Let us assume you have a list of types (taking int and string as an example) usable in RPC, we can combine them in a RPC type and associated RPCHandler as follows:

using RPC = std::variant<int, std::string>;
using RPCHandler = std::function<void(std::vector<RPC>)>;

You want to create a std::map<std::string, RPCHandler> dispatch so you can do (given a std::vector<RPC> args):

dispatch[command](args);

This map can be constructed as follows:

void test0();
void test2(int, std::string);

std::map<std::string, RPCHandler> dispatch = {
  { "test0", make_invoker(test0) },
  { "test2", make_invoker(test2) },
};

where make_invoker returns a lambda of the correct shape. The body of this lambda passes the function pointer, argument vector, and a std::index_sequence to invoke_rpc:

template<class... Arg>
RPCHandler make_invoker(void (*f)(Arg...)) {
   return [f](std::vector<RPC> args) {
      invoke_rpc(f, args, std::index_sequence_for <Arg...>{});
   };
}

Finally, invoke_rpc uses std::get on each argument in turn to convert it into the expected type. It does this by expanding the two given template parameter packs in parallel.
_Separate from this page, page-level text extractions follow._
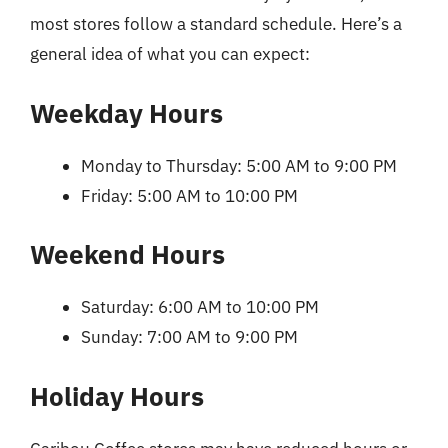
most stores follow a standard schedule. Here’s a
general idea of what you can expect:
Weekday Hours
Monday to Thursday: 5:00 AM to 9:00 PM
Friday: 5:00 AM to 10:00 PM
Weekend Hours
Saturday: 6:00 AM to 10:00 PM
Sunday: 7:00 AM to 9:00 PM
Holiday Hours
Intuitively, this expands to f(std::get<Arg0>(args.at(0), std::get<Arg1>(args.at(1)) with as many arguments to f as it expects (since the index sequence has the same length Args...).

template<class... Arg, std::size_t... I>
void invoke_rpc(void (*f)(Arg...), std::vector<RPC> args, std::index_sequence<I...>) {
    f(std::get<Arg>(args.at(I))...);
}

If the vector is too short you get a std::out_of_range error, if there is an argument mismatch you get a std::bad_variant_access. You can improve error handling by checking the size of args before calling f, and using std::holds_alternative to see if all passed values match their proscribed type.